Je vais essayer de vous décrire le niveau de risque dans lequel nous sommes actuellement. C’est un peu long à lire. Mais ca vaut le détour. Je pense que jamais un entrepreneur ne s’est livré de manière aussi transparente en pleine levée de fonds.

1.  Il nous reste 100.000€ en caisse ;

2. Notre « monthly cash burn » est d’environ 30.000€ ;

3. La levée de fonds en cours est loin d’être finalisée, voir même se complique un peu ;

En pratique si la levée en cours part en sucette, dans 2 mois on est dans le mur ! Et malgré tout on va continuer à accélérer.

Explication…

Sur le « monthly cash burn » :

Certes, les fondateurs ne se sortent toujours pas de salaires et les membres de l’équipe ont tous accepté des salaires super raisonnables (en échange de stock options), on continue à voyager en seconde, dormir dans des hôtels et Airbnb improbables, à faire nous même les travaux d’aménagement de nos bureaux ; mais, bon, à un moment, il faut quand même recruter une équipe marketing et commerciale, acheter des ordinateurs, louer des locaux, louer une voiture pour les déplacements commerciaux, etc, etc.. Bref on arrive grosso modo à 30.000€ de dépenses mensuelles incompressibles.
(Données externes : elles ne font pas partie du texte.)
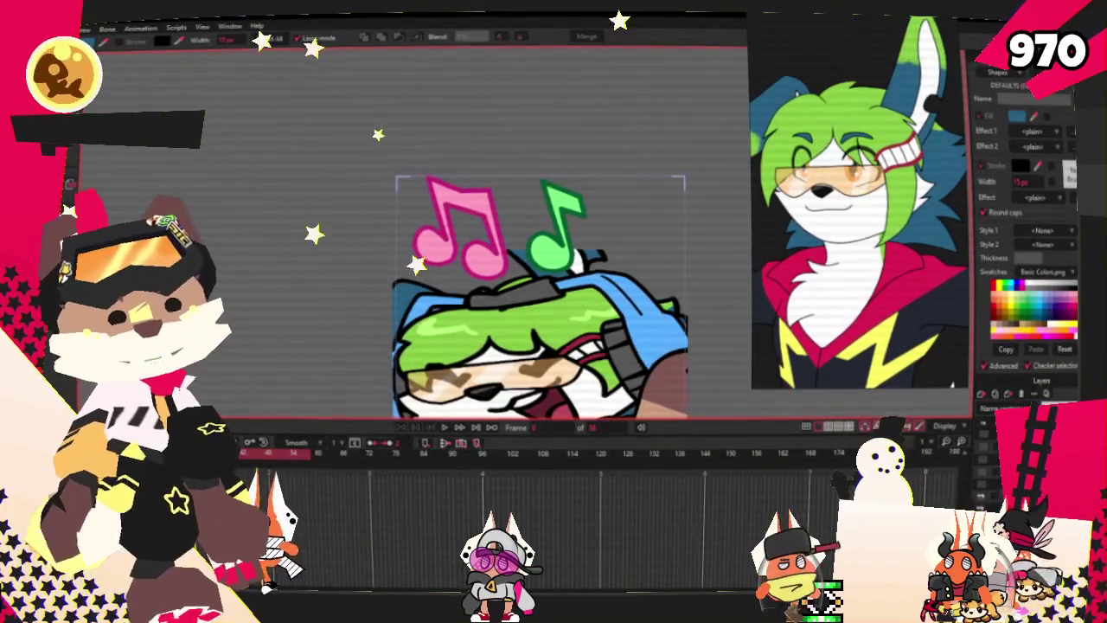
# Switch to the Transform Points tool and zoom around the green music note.
pyautogui.press('t')
pyautogui.scroll(2, 552, 294)
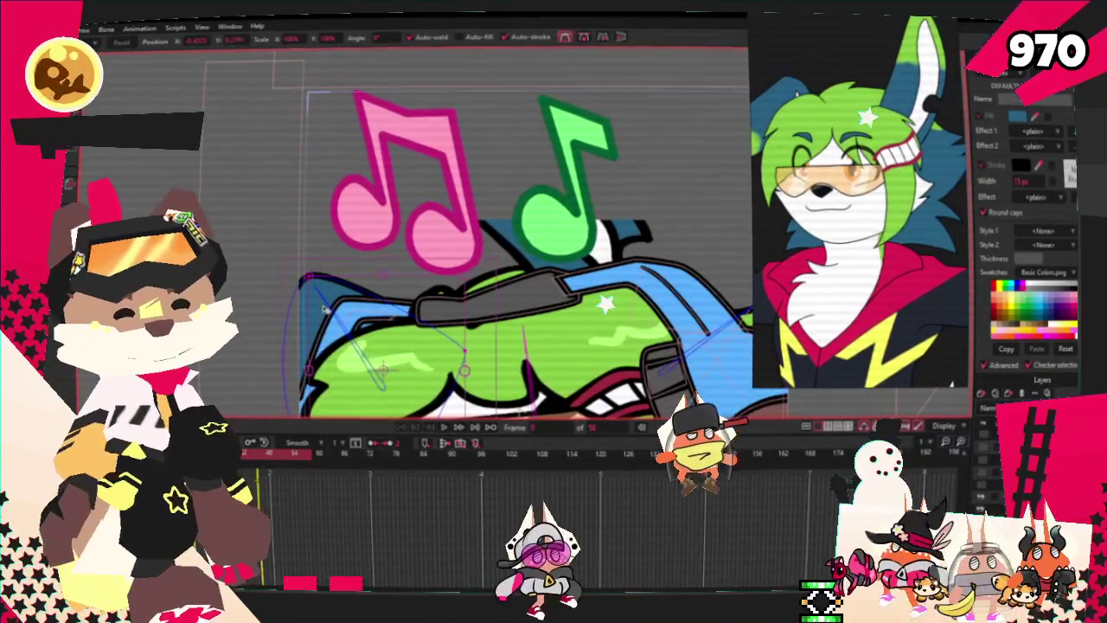
pyautogui.scroll(2, 690, 169)
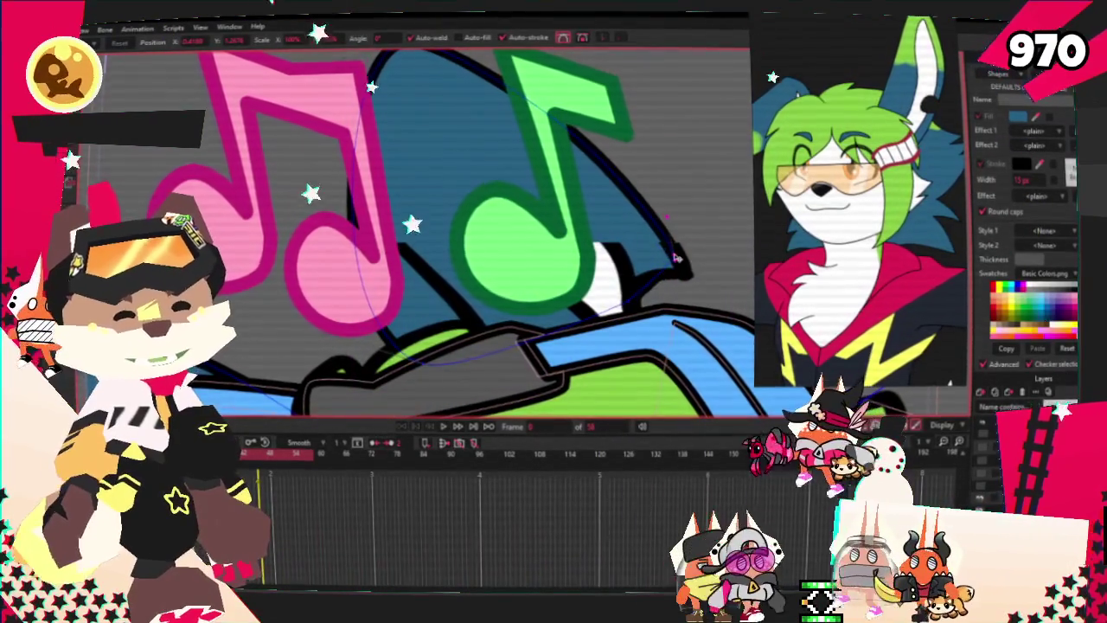
pyautogui.scroll(-2, 546, 304)
pyautogui.scroll(2, 547, 304)
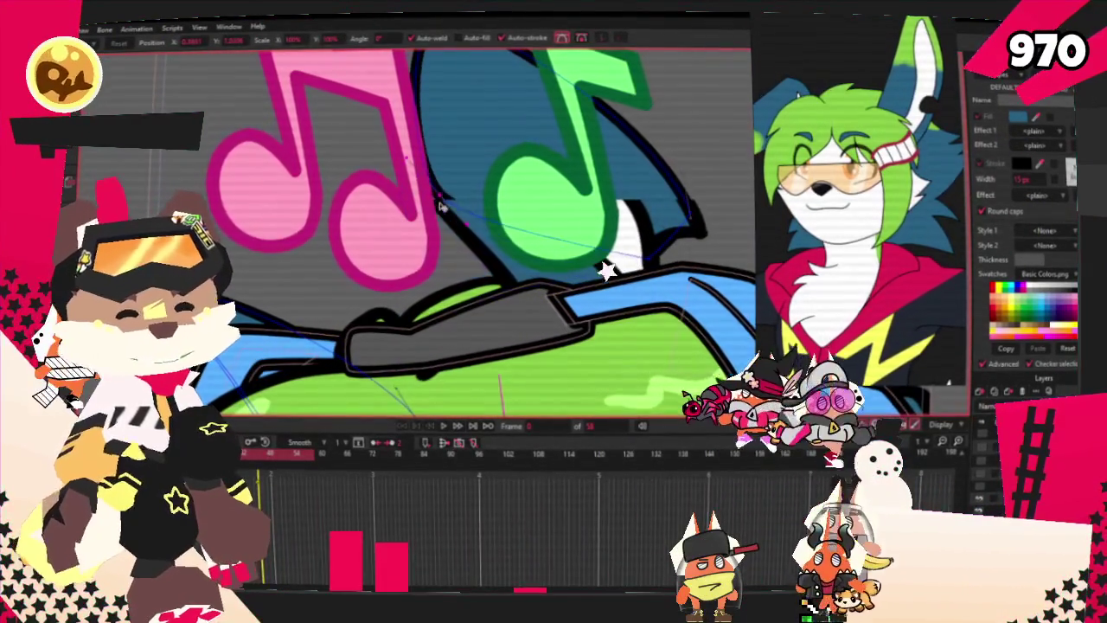
pyautogui.scroll(-2, 441, 213)
pyautogui.scroll(2, 432, 101)
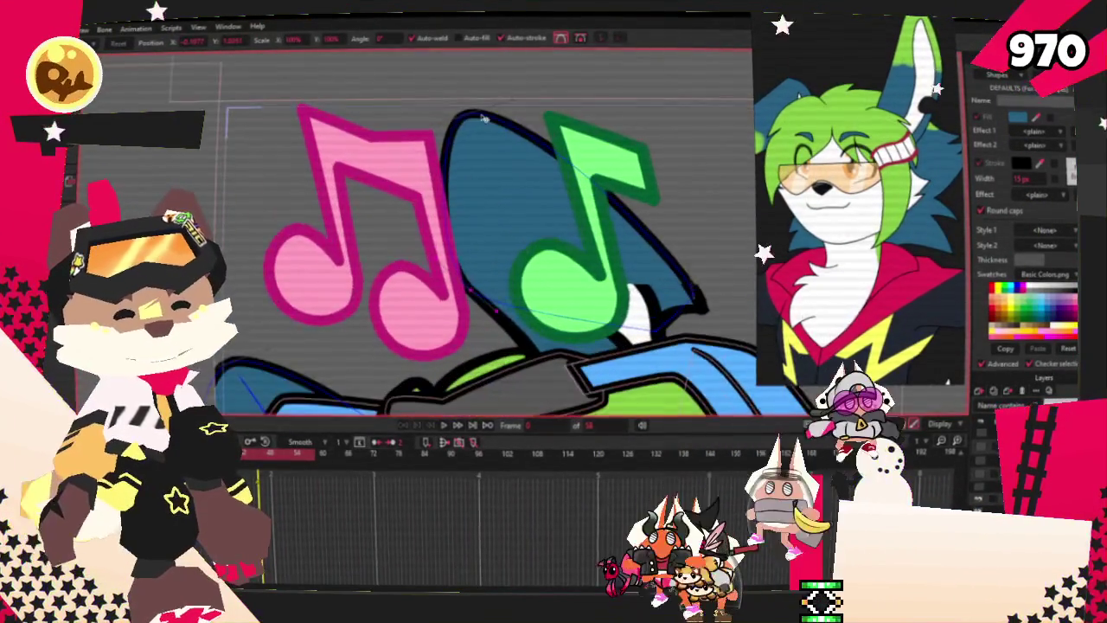
pyautogui.scroll(2, 637, 312)
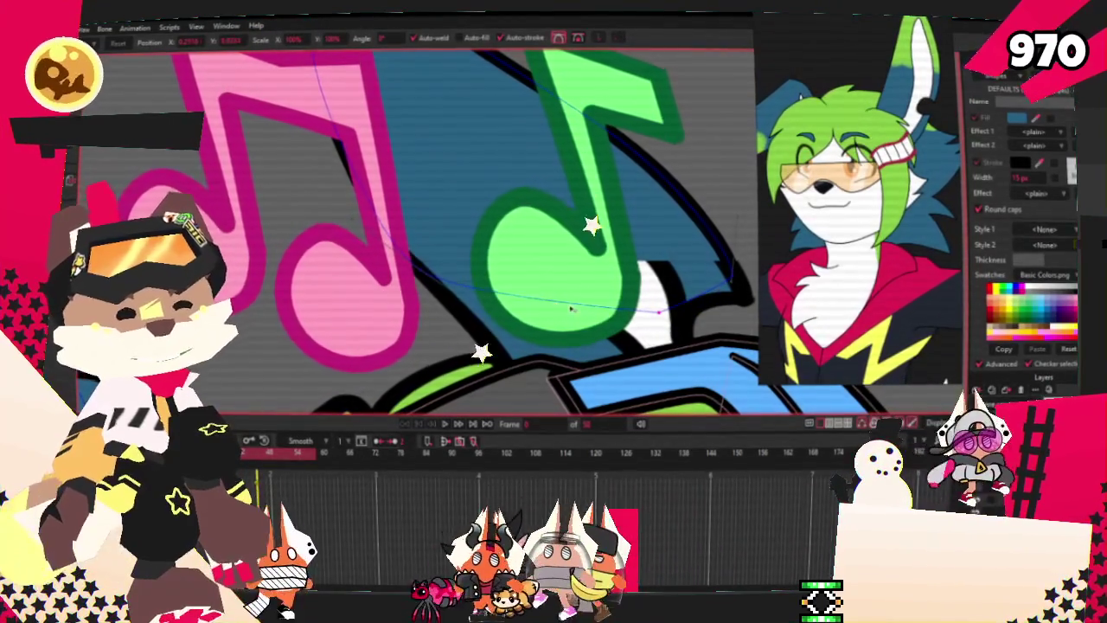
# Draw a rectangle shape over the ear behind the green music note.
pyautogui.press('e')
À ce jour, on est 10 dans l’équipe. Le burn-rate d’une start-up normale pour une équipe de 10, c’est plutôt 100.000€/ mois. Donc on est vraiment archi « bootstrap ». Mais on crame 30.000€ ?

Sur la levée de fonds en cours :

Je vais essayer d’être transparent dans la mesure du possible, sachant que les négo sont encore en cours.

En Janvier, nous décidions de démarrer une levée de 1 Million. Compte tenu de l’ambition du projet et des premières accroches commerciales ça paraissait assez faisable. Effectivement, en 2-3 semaines, en activant le réseau, je décroche des marques d’intérêt soutenues de plusieurs fonds d’amorçage pour des « tickets » de 250.000€. Assez vite, celui avec lequel nous avons le plus envie de nous associer – appelons le Investisseur A – nous propose de prendre l’intégralité du tour, soit 1 million à eux seuls. Chouette, ça ira plus vite, plus simple. Génial. Nous lançons les audits, analyses commerciales, rencontrons les associés du fond et leur proposons d’entrer en négociations exclusives pour une durée de 45 jours. La date de closing (signature) est fixée au 4 Mars. Le 3 Mars, nous convenons de nous appeler pour faire un dernier point avant closing. Avant d’appeler, j’ai le cœur serré. Et pour tout dire, cette impression que je connais très bien, que même si tous les signaux sont au vert, il va y avoir un « oui, mais ». Je me concentre avant d’appeler, imagine les différents scénarios, les réponses à apporter s’il y a un « oui mais ». Je suis mentalement prêt à faire péter le deal s’ils souhaitent revenir sur les conditions négociées. Les « deal breaker » seraient par exemple une renégociation de la valorisation ou encore des conditions non équilibrées du pacte d’actionnaire.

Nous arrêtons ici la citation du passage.